Loose Teeth and Lost Lunches

The rich and epic history of things that have come out my students continues to grow. This week there were no nosebleeds, thankfully, but there were plenty of loose teeth. Teeth are gross. They are little tiny bones that stick out of your jaw and when you are six years old they fall out all over the place. Disgusting. If you saw a bone fall out of anywhere else on someone’s body you would probably panic and maybe faint. Why are teethe any different? The worst part of it all is when it comes to the end of the day and you are tired and ready to be done and you are running on instinct. Instinctually, when a person says, “look at this,” you look. Whether or not you really want to see it. One thing I care not too see is tiny teeth bent so far forward by a tiny finger the only thing they are hanging on to is faith. They leave that ghastly dark indent in the child’s gum where the tooth really belongs. The result is something you might witness in the theatre during a zombie apocalypse movie. There is great reason I do not watch zombie movies. I do not care to see that kind of thing in the classroom either. Everyone is so excited about their loose teeth and it is difficult to sound enthusiastic for them when you looking at the ceiling praying you do not faint right there on the ugly tile.
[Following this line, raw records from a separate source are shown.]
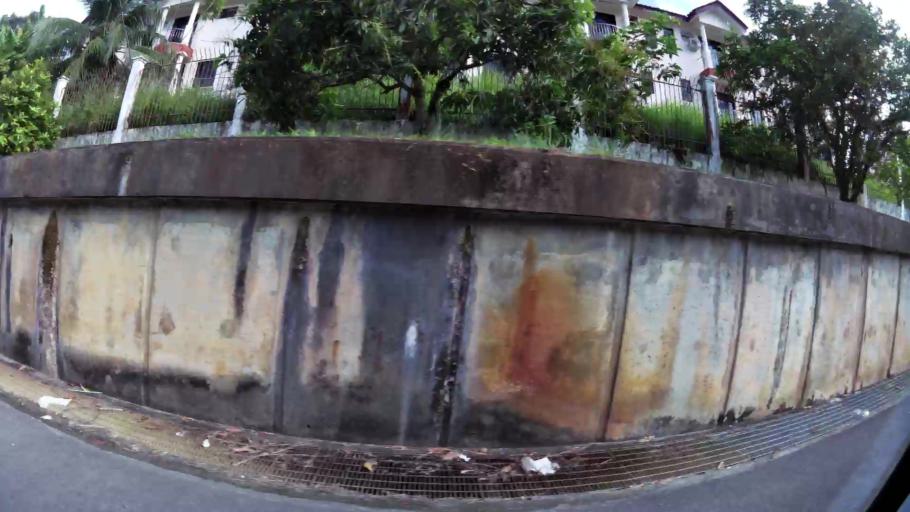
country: BN
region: Brunei and Muara
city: Bandar Seri Begawan
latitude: 4.8867
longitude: 114.9594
Two students managed to get sick on the carpet. One student managed to catch hers in her tiny hands. One student managed to land it directly on the carpet. One student managed to put her hand in it before anyone noticed what had happened. And one student teacher managed to continue the lesson, forget about the vomit, and step directly on it while continuing said lesson. I personally object to the idea that prayer should be banned in school because in that moment I thanked God that it was mostly water, was a small bit, and had been sitting their long enough to soak throughly into the carpet.

Each morning this week, I have awoken and asked myself, “what fresh hell will I be put through this day?” Apparently, the universe has decided half digested lunch and wiggly, protruding mouth bones are just as bad as a fresh hell. My students are nothing if not consistent.